DELİLLER VE GEREKÇE: Dava; 28/01/2012 tarihinde meydana gelen trafik kazası nedeni ile maluliyete dayalı maddi tazminat istemine ilişkindir.
Poliçe ve hasar dosyası celp edilmiştir.
Davacıya ait maluliyet raporu dosyamız arasına alınmıştır.
Sgk’ya yazı yazılarak davacıya trafik kazası nedeni ile ödeme yapılıp yapılmadığı hususu sorulmuş, yazı cevabında ödemenin mevcut olmadığı anlaşılmıştır.
… Sulh Ceza Mahkemesi’nin … esas sayılı ceza dava dosyası celp edilmiştir.
Emsal ücret araştırması yönünden sendikalara yazılan yazı cevapları dosyamız arasına alınmıştır.

[Toplanan Veriler]
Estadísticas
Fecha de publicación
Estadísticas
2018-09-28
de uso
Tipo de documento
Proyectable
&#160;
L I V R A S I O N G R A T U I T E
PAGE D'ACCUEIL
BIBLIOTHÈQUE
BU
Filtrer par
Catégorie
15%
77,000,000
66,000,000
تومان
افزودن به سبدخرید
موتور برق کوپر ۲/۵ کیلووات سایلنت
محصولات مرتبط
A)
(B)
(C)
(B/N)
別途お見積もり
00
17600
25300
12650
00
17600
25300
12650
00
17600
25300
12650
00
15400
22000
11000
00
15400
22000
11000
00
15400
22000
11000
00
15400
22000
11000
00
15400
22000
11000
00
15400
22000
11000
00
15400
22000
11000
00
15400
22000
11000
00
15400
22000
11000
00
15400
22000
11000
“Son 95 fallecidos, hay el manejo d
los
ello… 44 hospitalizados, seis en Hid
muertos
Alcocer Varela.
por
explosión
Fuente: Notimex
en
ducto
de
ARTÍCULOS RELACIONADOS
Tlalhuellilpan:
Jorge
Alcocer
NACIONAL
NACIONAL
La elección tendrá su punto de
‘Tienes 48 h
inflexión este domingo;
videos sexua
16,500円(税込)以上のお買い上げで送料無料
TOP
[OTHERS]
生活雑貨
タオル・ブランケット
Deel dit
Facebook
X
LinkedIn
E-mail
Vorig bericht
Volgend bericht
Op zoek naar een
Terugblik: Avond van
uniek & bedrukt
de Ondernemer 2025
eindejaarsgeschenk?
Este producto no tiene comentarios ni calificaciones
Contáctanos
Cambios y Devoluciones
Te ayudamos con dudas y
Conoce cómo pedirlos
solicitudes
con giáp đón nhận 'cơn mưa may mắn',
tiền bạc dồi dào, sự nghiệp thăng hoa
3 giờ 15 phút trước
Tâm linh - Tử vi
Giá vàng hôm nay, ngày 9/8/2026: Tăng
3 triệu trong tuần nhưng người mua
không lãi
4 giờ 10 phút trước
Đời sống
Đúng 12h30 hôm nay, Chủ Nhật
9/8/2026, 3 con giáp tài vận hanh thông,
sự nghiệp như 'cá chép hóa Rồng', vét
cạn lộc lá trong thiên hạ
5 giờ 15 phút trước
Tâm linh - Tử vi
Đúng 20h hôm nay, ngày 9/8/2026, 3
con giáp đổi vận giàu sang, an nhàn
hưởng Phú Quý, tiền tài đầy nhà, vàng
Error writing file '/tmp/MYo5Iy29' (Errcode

• Çalışma Yönergeleri
1. Belge bölümüne göre şu soruları yanıtlayın:
(a) Trafik kazası hangi tarihte meydana gelmiştir?
(b) SGK'ya yazılan yazının cevabında ne anlaşılmıştır?
(c) Emsal ücret araştırması için kimlere yazı yazılmıştır?
2. Listenin başından "3 triệu trong tuần nhưng người mua" ifadesini içeren satıra kadar (her iki uç dahil) olan satırları "Sıra" ve "Metin" sütunlarından oluşan bir Markdown tablosuna aktarın, boş satırları dahil etmeyin.
Belge bölümü ile liste birbirinden bağımsız iki ayrı malzemedir.

• Etkinlik Cevapları
1.
(a) 28/01/2012 tarihinde.
(b) Davacıya trafik kazası nedeniyle yapılmış bir ödemenin mevcut olmadığı.
(c) Sendikalara.

2.
| Sıra | Metin |
|---|---|
| 1 | Estadísticas |
| 2 | Fecha de publicación |
| 3 | Estadísticas |
| 4 | 2018-09-28 |
| 5 | de uso |
| 6 | Tipo de documento |
| 7 | Proyectable |
| 8 | &#160; |
| 9 | L I V R A S I O N G R A T U I T E |
| 10 | PAGE D'ACCUEIL |
| 11 | BIBLIOTHÈQUE |
| 12 | BU |
| 13 | Filtrer par |
| 14 | Catégorie |
| 15 | 15% |
| 16 | 77,000,000 |
| 17 | 66,000,000 |
| 18 | تومان |
| 19 | افزودن به سبدخرید |
| 20 | موتور برق کوپر ۲/۵ کیلووات سایلنت |
| 21 | محصولات مرتبط |
| 22 | A) |
| 23 | (B) |
| 24 | (C) |
| 25 | (B/N) |
| 26 | 別途お見積もり |
| 27 | 00 |
| 28 | 17600 |
| 29 | 25300 |
| 30 | 12650 |
| 31 | 00 |
| 32 | 17600 |
| 33 | 25300 |
| 34 | 12650 |
| 35 | 00 |
| 36 | 17600 |
| 37 | 25300 |
| 38 | 12650 |
| 39 | 00 |
| 40 | 15400 |
| 41 | 22000 |
| 42 | 11000 |
| 43 | 00 |
| 44 | 15400 |
| 45 | 22000 |
| 46 | 11000 |
| 47 | 00 |
| 48 | 15400 |
| 49 | 22000 |
| 50 | 11000 |
| 51 | 00 |
| 52 | 15400 |
| 53 | 22000 |
| 54 | 11000 |
| 55 | 00 |
| 56 | 15400 |
| 57 | 22000 |
| 58 | 11000 |
| 59 | 00 |
| 60 | 15400 |
| 61 | 22000 |
| 62 | 11000 |
| 63 | 00 |
| 64 | 15400 |
| 65 | 22000 |
| 66 | 11000 |
| 67 | 00 |
| 68 | 15400 |
| 69 | 22000 |
| 70 | 11000 |
| 71 | 00 |
| 72 | 15400 |
| 73 | 22000 |
| 74 | 11000 |
| 75 | 00 |
| 76 | 15400 |
| 77 | 22000 |
| 78 | 11000 |
| 79 | “Son 95 fallecidos, hay el manejo d |
| 80 | los |
| 81 | ello… 44 hospitalizados, seis en Hid |
| 82 | muertos |
| 83 | Alcocer Varela. |
| 84 | por |
| 85 | explosión |
| 86 | Fuente: Notimex |
| 87 | en |
| 88 | ducto |
| 89 | de |
| 90 | ARTÍCULOS RELACIONADOS |
| 91 | Tlalhuellilpan: |
| 92 | Jorge |
| 93 | Alcocer |
| 94 | NACIONAL |
| 95 | NACIONAL |
| 96 | La elección tendrá su punto de |
| 97 | ‘Tienes 48 h |
| 98 | inflexión este domingo; |
| 99 | videos sexua |
| 100 | 16,500円(税込)以上のお買い上げで送料無料 |
| 101 | TOP |
| 102 | [OTHERS] |
| 103 | 生活雑貨 |
| 104 | タオル・ブランケット |
| 105 | Deel dit |
| 106 | Facebook |
| 107 | X |
| 108 | LinkedIn |
| 109 | E-mail |
| 110 | Vorig bericht |
| 111 | Volgend bericht |
| 112 | Op zoek naar een |
| 113 | Terugblik: Avond van |
| 114 | uniek & bedrukt |
| 115 | de Ondernemer 2025 |
| 116 | eindejaarsgeschenk? |
| 117 | Este producto no tiene comentarios ni calificaciones |
| 118 | Contáctanos |
| 119 | Cambios y Devoluciones |
| 120 | Te ayudamos con dudas y |
| 121 | Conoce cómo pedirlos |
| 122 | solicitudes |
| 123 | con giáp đón nhận 'cơn mưa may mắn', |
| 124 | tiền bạc dồi dào, sự nghiệp thăng hoa |
| 125 | 3 giờ 15 phút trước |
| 126 | Tâm linh - Tử vi |
| 127 | Giá vàng hôm nay, ngày 9/8/2026: Tăng |
| 128 | 3 triệu trong tuần nhưng người mua |